Clinical trials to evaluate the anti-inflammatory effects of ALA have, in the past, produced mixed results
Chronic inflammation is associated with metabolic disorders. More specifically, increased levels of C-reactive protein (CRP), interleukin-6 (IL-6), and tumour necrosis factor (TNF) are correlated with an increased risk for cardiovascular disease and diabetes.
Alpha-lipoic acid (ALA) is an antioxidant nutrient that may reduce inflammation by scavenging free radicals or down-regulating pro-inflammatory signalling cascades.

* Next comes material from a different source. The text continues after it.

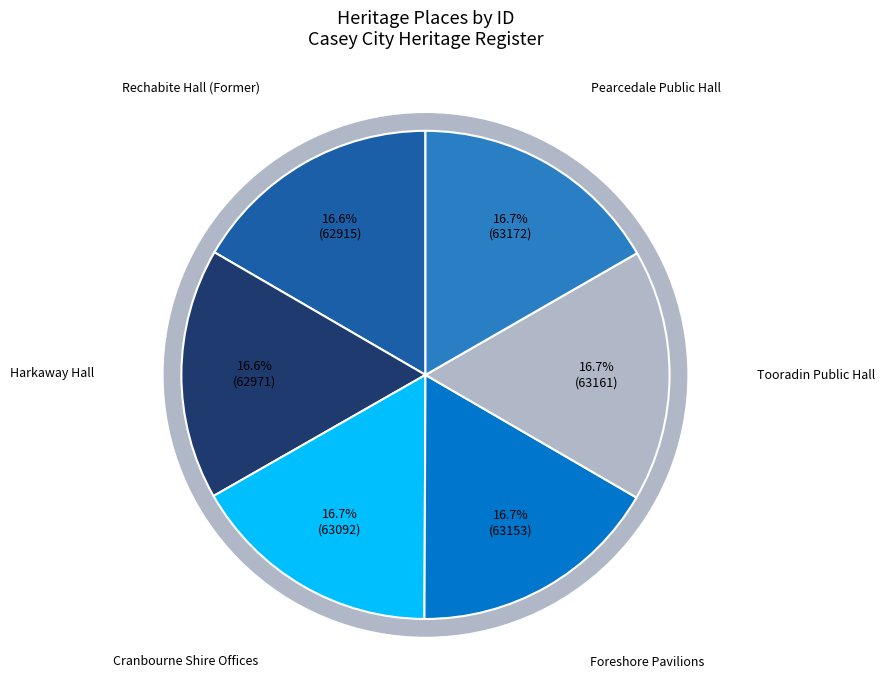

What portion of the pie excludes Foreshore Pavilions?

83.3%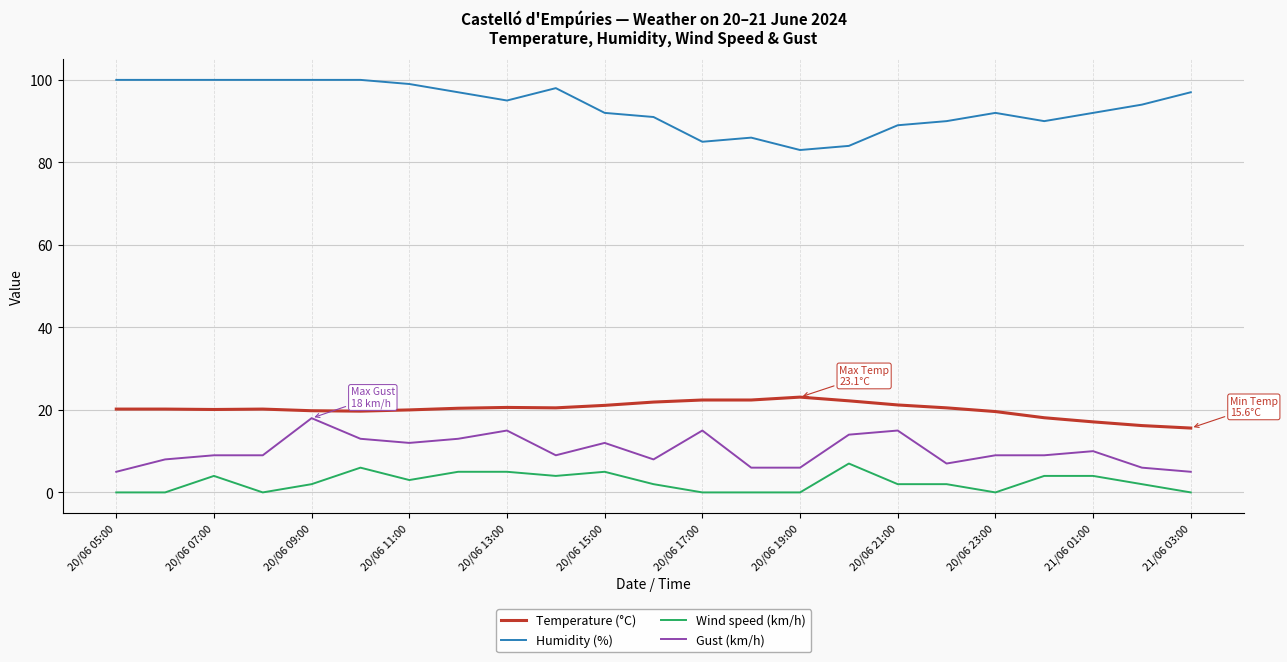

True or false: Humidity (%) and Wind speed (km/h) cross at least once.

False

To summarise the currently available data on the effects of ALA on inflammatory markers in patients with metabolic disorders, researchers conducted a systematic review and meta-analysis.
Eighteen studies were included in the meta-analysis. All of the studies were placebo-controlled randomised trials involving adults with metabolic syndrome, cardiovascular disease, chronic kidney disease, diabetes, or related metabolic disorders.
Studies reported on mean changes between pre- and post-intervention CRP, IL-6, or TNF-alpha following ALA supplementation.
The included studies ranged in duration from two weeks to 12 months. The dosage of oral ALA supplementation ranged from 300–600 mg per day.
The results showed that ALA supplementation significantly decreased CRP by a standard mean difference (SMD) of -1.52 mg/L (95% CI, -2.25 to -0.80; p <0.001). ALA decreased IL-6 by a mean of -1.96 pg/mL (95% CI, -2.60 to -1.32; p <0.001) and decreased TNF-alpha by a mean of -2.62 pg/mL (95% CI, -3.70 to -1.55; p <0.001).
There was significant heterogeneity among the studies and the authors were not able to evaluate the effect of dosage or duration of ALA supplementation on inflammatory markers.
More extensive studies are needed, but the current evidence suggests that ALA has a beneficial effect on inflammatory markers in patients with metabolic syndrome and other related disorders.